Más del 80% del impacto ambiental que pueda tener un producto se determina ya en su fase de diseño. El llamado «ecodiseño» es esencial para cualquier empresa que quiere llevar la sostenibilidad de su compañía al siguiente nivel. Es por eso que, desde Ecoembes, ofrecen una nueva herramienta para reducir la huella ambiental de los envases, ayudando a predecir y modificar cualquier problema que pueda haber de contaminación antes incluso de fabricarlo. Su nombre: CircularCheck.
La herramienta está disponible para todos los clientes de Ecoembes, ya que utiliza información de la propia institución sobre los envases de cada empresa. Y es que CircularCheck diagnostica el comportamiento ambiental de cada envase, predice su grado de reciclabilidad real en España y recomienda mejoras concretas para optimizar su impacto.
Cabe destacar que, aunque la han presentado ahora, ya lleva siendo testada desde hace cinco años por más de 60 empresas, ya que se han ido preparando para las exigencias de reciclabilidad que entrarán en vigor en 2030, cuando las empresas solo podrán comercializar los envases que sean al menos un 70% reciclables.
«CircularCheck —explica Rebeca Mella, gerente de Desarrollo de Valor al Cliente de Ecoembes—es un ejemplo claro de cómo estamos acompañando a nuestros más de 20.000 clientes en su transición hacia la circularidad plena de los envases, con herramientas útiles que les ayuden a desarrollar negocios competitivos».
Y, según ella, lo hacen, además, adelantándose a sus necesidades, ya que las nuevas normativas establecen medidas ambiciosas para los próximos años. «Vamos a estar a su lado.

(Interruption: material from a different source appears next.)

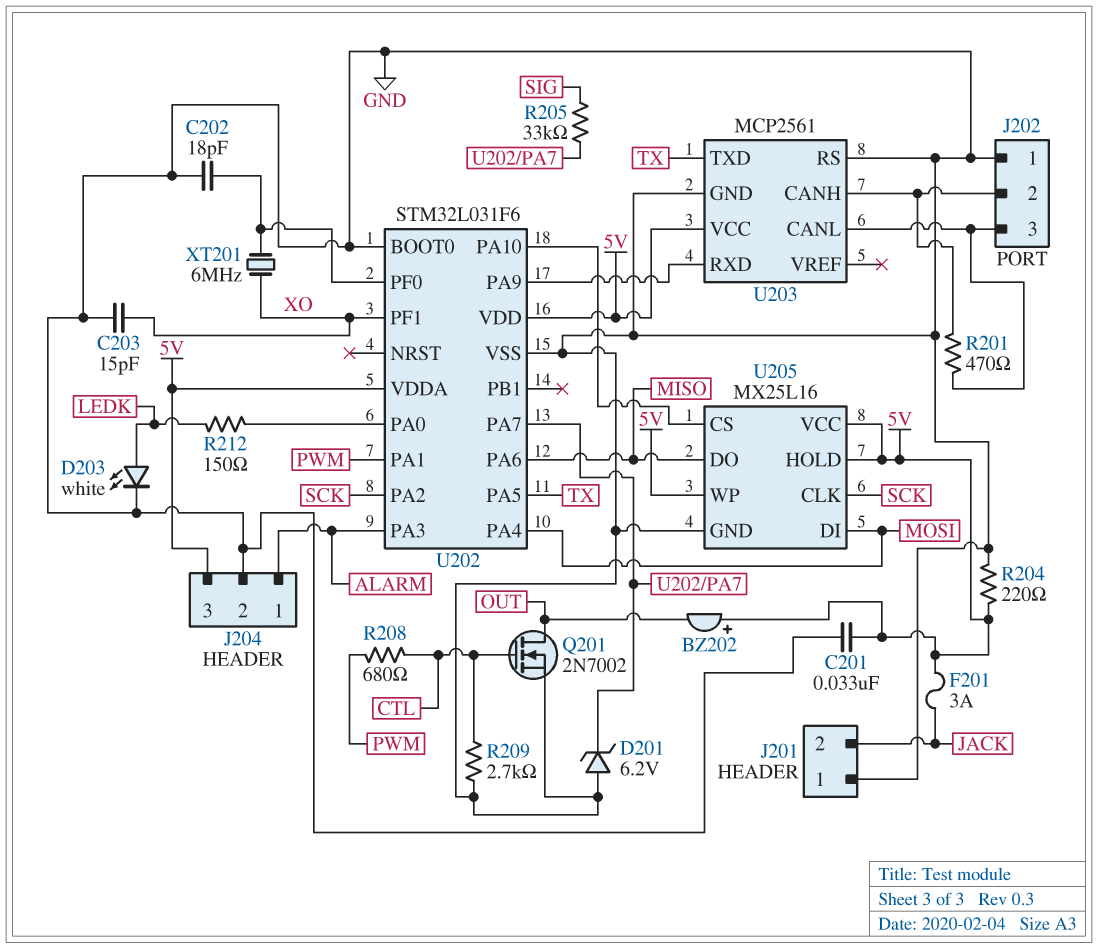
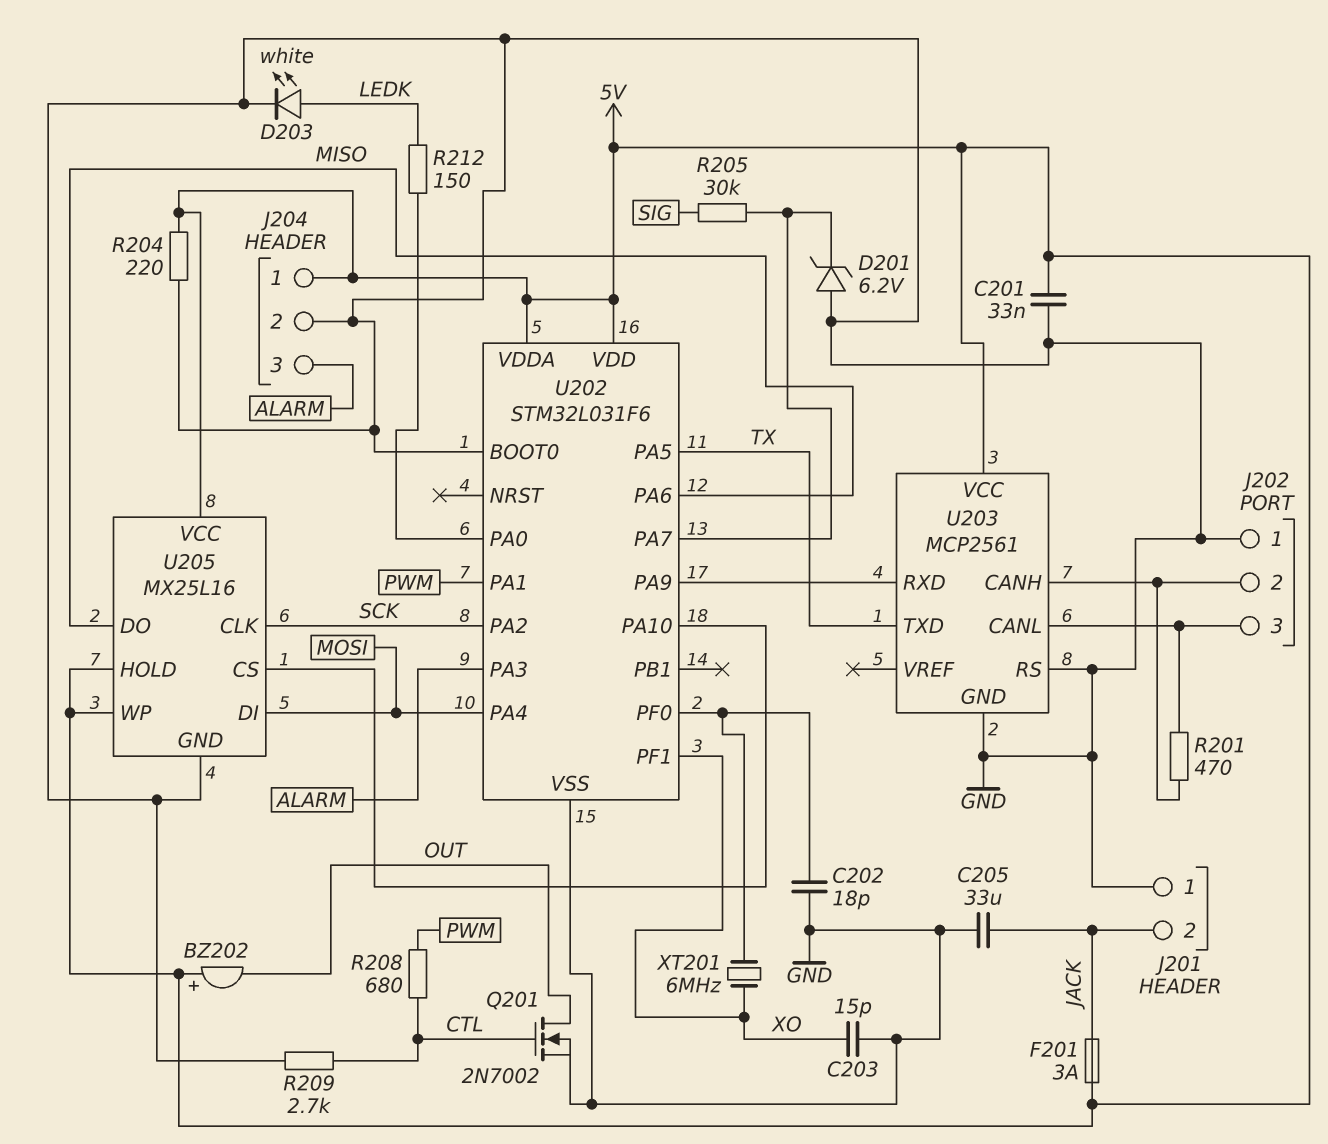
C205: none -> 33uF (GND, JACK)
J204 pin 1: ALARM -> 5V
J204 pin 3: 5V -> ALARM
R205: 33k (SIG, U202/PA7) -> 30k (SIG, U202/PA7)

Es un servicio vivo y seguirá evolucionando alineado con los avances en innovación, la normativa y las sugerencias de nuestros clientes», insiste.
Diagnóstico y análisis predictivo
Básicamente, CircularCheck ofrece información técnica y objetiva sobre el comportamiento real del envase en el final de su ciclo de vida, desde que el ciudadano deposita el envase en el contenedor hasta que se convierte en una nueva materia prima y se reintroduce en el proceso de producción de un nuevo producto. Lo hace con diagnóstico y análisis predictivo, con simulaciones para conocer los cambios necesarios en los envases.
Pero ¿qué pasa hasta entonces? ¿Y cómo se hace ese envase hasta que llega al final de su ciclo de vida? En primer lugar, según Ecoembes, hay que evaluar todos los aspectos del envase que afectan al impacto ambiental. Así, el usuario puede introducir en los campos disponibles de la herramienta la información de las fichas técnicas de los envases.
Tras ello se reciben los resultados del análisis del grado de sostenibilidad del envase, que se transmiten a través de cuatro categorías independientes y complementarias. Funcionalidad, donde se evalúa el grado de adecuación entre las prestaciones que aporta el envase y los requerimientos exigidos por el producto; Impacto Ambiental, donde se estudia el impacto ambiental que tendrá desde que se extraen o reutilizan las materias primas; Tratamiento, donde se evalúa el comportamiento del envase durante el proceso de gestión de su residuo; y Segunda Vida, en el que estudia el grado de adecuación del envase para ser reciclado según los estándares vigentes del sector del reciclaje en España.
Ya por último, CircularCheck de Ecoembes genera una etiqueta con la clasificación del envase, recomendaciones de mejora y puntos críticos, proporcionando una etiqueta con la clasificación del envase y recomendaciones de mejora.